> How to complete this task
Transcribe every row below word for word, omitting the pictures.

Data for this task Start Marker

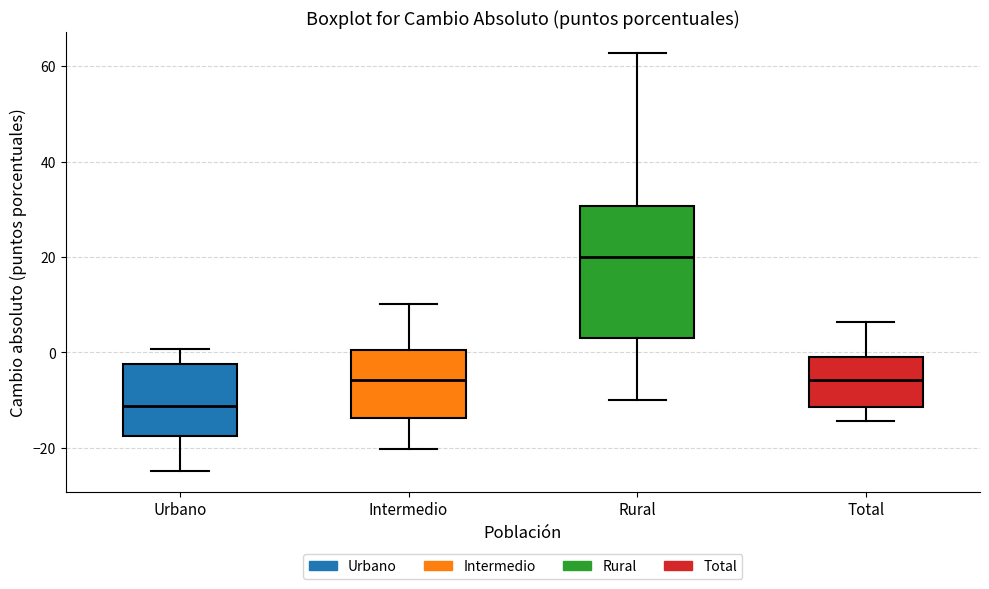

Reading left to right, read every box against the y-axis: the position of its median line, the range the box covers, and the ends of its whiskers. The values are not printed on the chart, so give them approximately, as read against the axis.

Urbano: median -12, box -18 to -2, whiskers -24 to 0
Intermedio: median -6, box -14 to 0, whiskers -20 to 10
Rural: median 20, box 4 to 30, whiskers -10 to 62
Total: median -6, box -12 to 0, whiskers -14 to 6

Data for this task End Marker

> Task response
Reading left to right, read every box against the y-axis: the position of its median line, the range the box covers, and the ends of its whiskers. The values are not printed on the chart, so give them approximately, as read against the axis.

Urbano: median -12, box -18 to -2, whiskers -24 to 0
Intermedio: median -6, box -14 to 0, whiskers -20 to 10
Rural: median 20, box 4 to 30, whiskers -10 to 62
Total: median -6, box -12 to 0, whiskers -14 to 6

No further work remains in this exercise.